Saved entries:
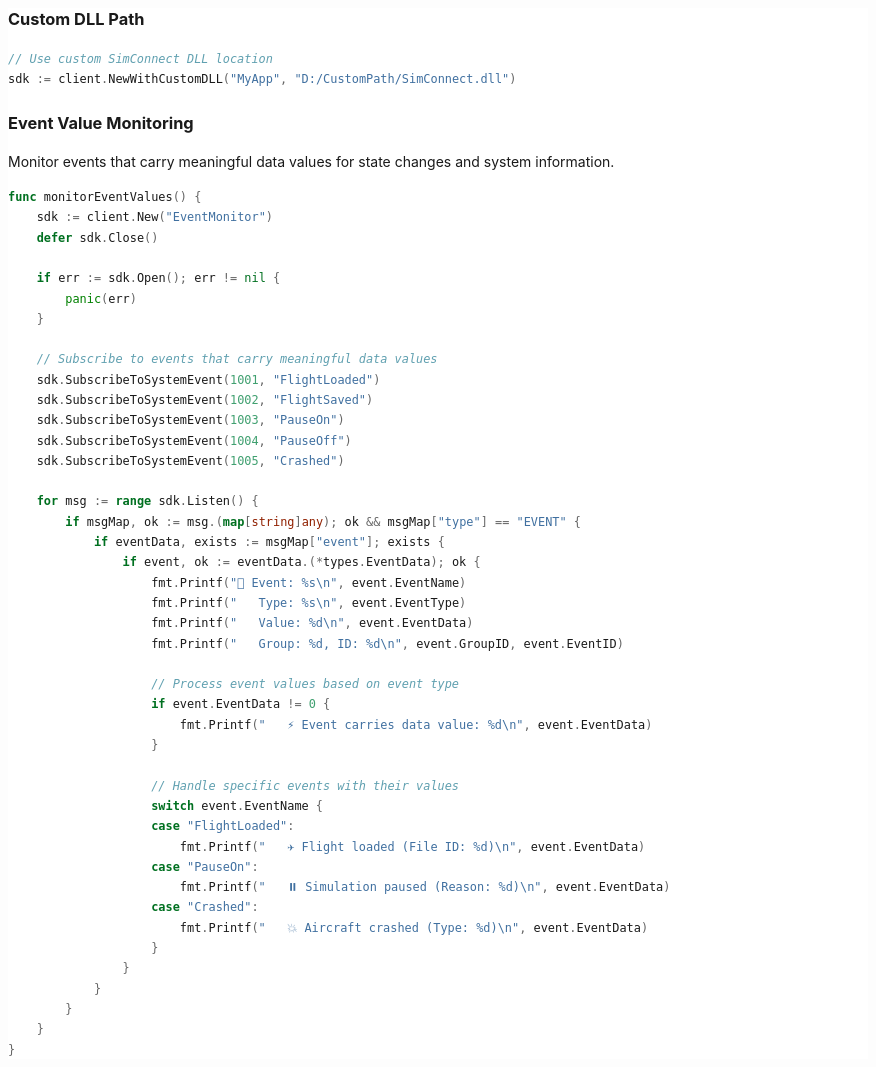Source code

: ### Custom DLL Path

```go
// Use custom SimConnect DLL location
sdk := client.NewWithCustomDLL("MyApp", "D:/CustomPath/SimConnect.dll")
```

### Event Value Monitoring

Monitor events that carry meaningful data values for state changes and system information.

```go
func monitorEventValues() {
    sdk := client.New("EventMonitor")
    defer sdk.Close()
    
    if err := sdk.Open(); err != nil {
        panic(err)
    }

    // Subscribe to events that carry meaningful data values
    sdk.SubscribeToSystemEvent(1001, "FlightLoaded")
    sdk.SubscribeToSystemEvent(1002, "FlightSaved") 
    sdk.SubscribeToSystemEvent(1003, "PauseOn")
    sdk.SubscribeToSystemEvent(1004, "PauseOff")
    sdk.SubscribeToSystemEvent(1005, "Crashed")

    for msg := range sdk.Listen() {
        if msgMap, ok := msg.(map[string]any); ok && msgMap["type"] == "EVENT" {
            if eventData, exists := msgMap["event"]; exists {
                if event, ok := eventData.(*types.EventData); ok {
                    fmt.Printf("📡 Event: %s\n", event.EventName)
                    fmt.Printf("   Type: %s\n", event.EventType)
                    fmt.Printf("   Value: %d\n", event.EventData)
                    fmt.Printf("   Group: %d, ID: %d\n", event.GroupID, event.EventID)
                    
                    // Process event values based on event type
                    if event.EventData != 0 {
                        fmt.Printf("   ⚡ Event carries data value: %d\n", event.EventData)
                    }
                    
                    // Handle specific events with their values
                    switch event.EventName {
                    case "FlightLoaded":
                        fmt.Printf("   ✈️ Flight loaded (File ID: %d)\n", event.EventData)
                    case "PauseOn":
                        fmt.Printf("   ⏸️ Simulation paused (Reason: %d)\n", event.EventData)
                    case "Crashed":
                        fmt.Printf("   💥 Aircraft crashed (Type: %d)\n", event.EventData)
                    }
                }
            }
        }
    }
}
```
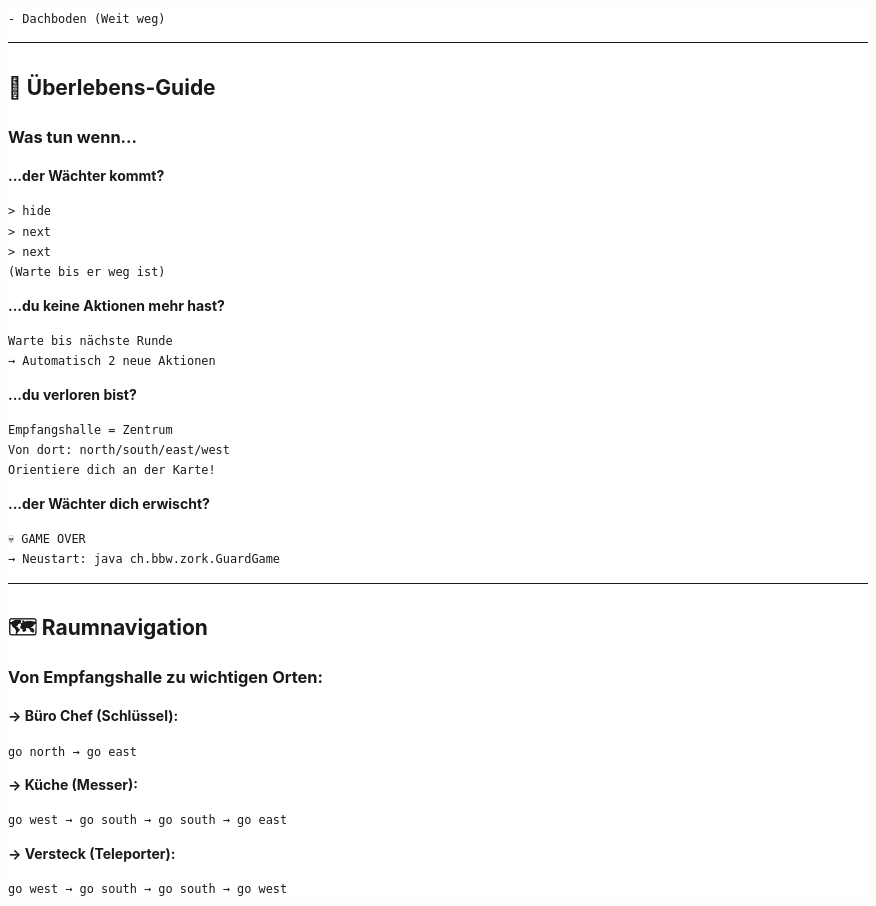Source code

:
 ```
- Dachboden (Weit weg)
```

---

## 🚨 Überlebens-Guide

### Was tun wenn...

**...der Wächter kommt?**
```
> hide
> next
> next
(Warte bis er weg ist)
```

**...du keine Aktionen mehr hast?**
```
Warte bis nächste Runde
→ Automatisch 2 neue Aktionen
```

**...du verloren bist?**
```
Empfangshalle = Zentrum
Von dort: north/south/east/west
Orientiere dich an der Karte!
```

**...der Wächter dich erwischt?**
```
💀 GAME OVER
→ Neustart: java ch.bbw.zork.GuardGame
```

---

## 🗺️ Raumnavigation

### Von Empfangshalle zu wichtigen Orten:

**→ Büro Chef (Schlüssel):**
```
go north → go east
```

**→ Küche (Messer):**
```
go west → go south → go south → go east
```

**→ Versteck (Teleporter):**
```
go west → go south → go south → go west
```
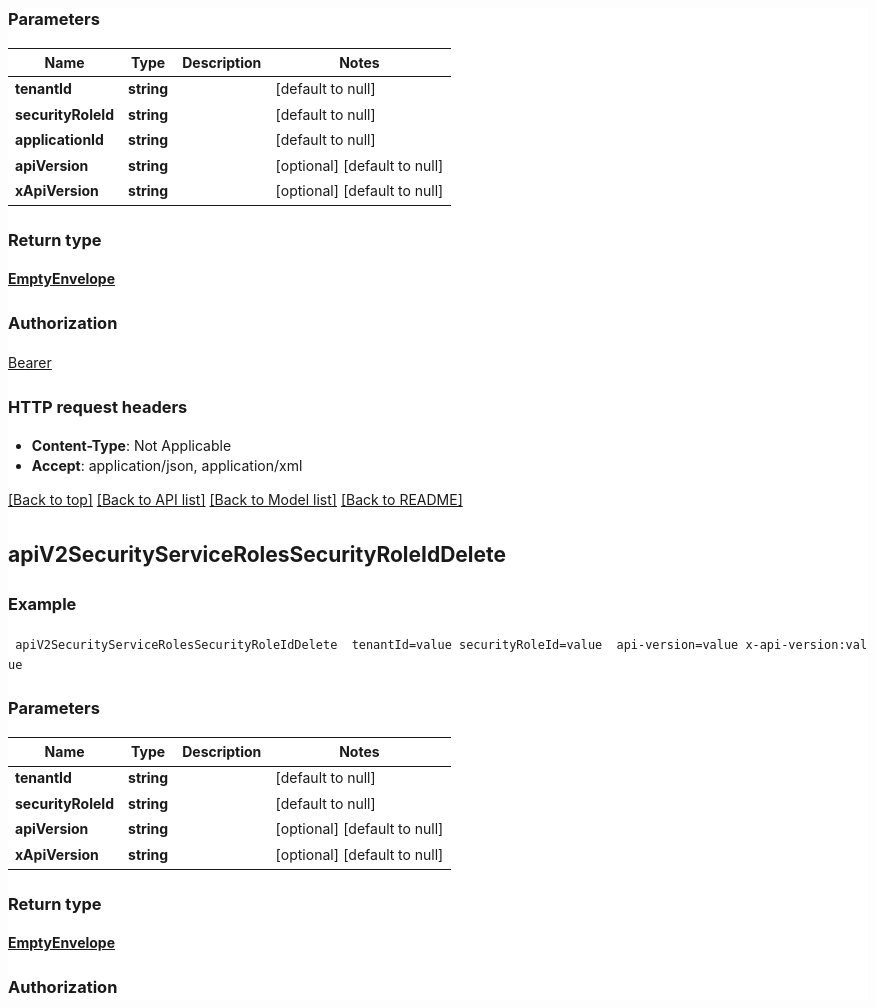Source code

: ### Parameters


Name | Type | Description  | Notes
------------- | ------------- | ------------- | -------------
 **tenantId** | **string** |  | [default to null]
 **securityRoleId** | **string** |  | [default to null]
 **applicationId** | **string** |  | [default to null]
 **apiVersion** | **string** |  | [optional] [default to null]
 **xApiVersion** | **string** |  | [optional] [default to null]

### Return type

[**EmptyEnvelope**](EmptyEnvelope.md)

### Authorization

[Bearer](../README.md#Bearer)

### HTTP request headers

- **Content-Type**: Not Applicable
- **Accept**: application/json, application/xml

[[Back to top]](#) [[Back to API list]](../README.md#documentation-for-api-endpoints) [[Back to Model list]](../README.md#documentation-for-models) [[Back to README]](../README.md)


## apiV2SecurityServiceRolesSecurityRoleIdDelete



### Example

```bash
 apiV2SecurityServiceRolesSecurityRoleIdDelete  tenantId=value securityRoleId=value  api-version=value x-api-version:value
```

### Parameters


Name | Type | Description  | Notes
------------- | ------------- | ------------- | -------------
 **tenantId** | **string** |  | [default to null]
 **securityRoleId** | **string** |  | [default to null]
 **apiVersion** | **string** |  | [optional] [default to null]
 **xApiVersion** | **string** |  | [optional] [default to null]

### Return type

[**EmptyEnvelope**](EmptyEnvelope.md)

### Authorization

INSTRUCTIONS FOR THE TASK |
Give back every record exactly. Omit the pictures.

RESULT FOR THIS EXERCISE |
Source code

: ### Custom DLL Path

```go
// Use custom SimConnect DLL location
sdk := client.NewWithCustomDLL("MyApp", "D:/CustomPath/SimConnect.dll")
```

### Event Value Monitoring

Monitor events that carry meaningful data values for state changes and system information.

```go
func monitorEventValues() {
    sdk := client.New("EventMonitor")
    defer sdk.Close()
    
    if err := sdk.Open(); err != nil {
        panic(err)
    }

    // Subscribe to events that carry meaningful data values
    sdk.SubscribeToSystemEvent(1001, "FlightLoaded")
    sdk.SubscribeToSystemEvent(1002, "FlightSaved") 
    sdk.SubscribeToSystemEvent(1003, "PauseOn")
    sdk.SubscribeToSystemEvent(1004, "PauseOff")
    sdk.SubscribeToSystemEvent(1005, "Crashed")

    for msg := range sdk.Listen() {
        if msgMap, ok := msg.(map[string]any); ok && msgMap["type"] == "EVENT" {
            if eventData, exists := msgMap["event"]; exists {
                if event, ok := eventData.(*types.EventData); ok {
                    fmt.Printf("📡 Event: %s\n", event.EventName)
                    fmt.Printf("   Type: %s\n", event.EventType)
                    fmt.Printf("   Value: %d\n", event.EventData)
                    fmt.Printf("   Group: %d, ID: %d\n", event.GroupID, event.EventID)
                    
                    // Process event values based on event type
                    if event.EventData != 0 {
                        fmt.Printf("   ⚡ Event carries data value: %d\n", event.EventData)
                    }
                    
                    // Handle specific events with their values
                    switch event.EventName {
                    case "FlightLoaded":
                        fmt.Printf("   ✈️ Flight loaded (File ID: %d)\n", event.EventData)
                    case "PauseOn":
                        fmt.Printf("   ⏸️ Simulation paused (Reason: %d)\n", event.EventData)
                    case "Crashed":
                        fmt.Printf("   💥 Aircraft crashed (Type: %d)\n", event.EventData)
                    }
                }
            }
        }
    }
}
```
Source code

:
 ```
- Dachboden (Weit weg)
```

---

## 🚨 Überlebens-Guide

### Was tun wenn...

**...der Wächter kommt?**
```
> hide
> next
> next
(Warte bis er weg ist)
```

**...du keine Aktionen mehr hast?**
```
Warte bis nächste Runde
→ Automatisch 2 neue Aktionen
```

**...du verloren bist?**
```
Empfangshalle = Zentrum
Von dort: north/south/east/west
Orientiere dich an der Karte!
```

**...der Wächter dich erwischt?**
```
💀 GAME OVER
→ Neustart: java ch.bbw.zork.GuardGame
```

---

## 🗺️ Raumnavigation

### Von Empfangshalle zu wichtigen Orten:

**→ Büro Chef (Schlüssel):**
```
go north → go east
```

**→ Küche (Messer):**
```
go west → go south → go south → go east
```

**→ Versteck (Teleporter):**
```
go west → go south → go south → go west
```
Source code

: ### Parameters


Name | Type | Description  | Notes
------------- | ------------- | ------------- | -------------
 **tenantId** | **string** |  | [default to null]
 **securityRoleId** | **string** |  | [default to null]
 **applicationId** | **string** |  | [default to null]
 **apiVersion** | **string** |  | [optional] [default to null]
 **xApiVersion** | **string** |  | [optional] [default to null]

### Return type

[**EmptyEnvelope**](EmptyEnvelope.md)

### Authorization

[Bearer](../README.md#Bearer)

### HTTP request headers

- **Content-Type**: Not Applicable
- **Accept**: application/json, application/xml

[[Back to top]](#) [[Back to API list]](../README.md#documentation-for-api-endpoints) [[Back to Model list]](../README.md#documentation-for-models) [[Back to README]](../README.md)


## apiV2SecurityServiceRolesSecurityRoleIdDelete



### Example

```bash
 apiV2SecurityServiceRolesSecurityRoleIdDelete  tenantId=value securityRoleId=value  api-version=value x-api-version:value
```

### Parameters


Name | Type | Description  | Notes
------------- | ------------- | ------------- | -------------
 **tenantId** | **string** |  | [default to null]
 **securityRoleId** | **string** |  | [default to null]
 **apiVersion** | **string** |  | [optional] [default to null]
 **xApiVersion** | **string** |  | [optional] [default to null]

### Return type

[**EmptyEnvelope**](EmptyEnvelope.md)

### Authorization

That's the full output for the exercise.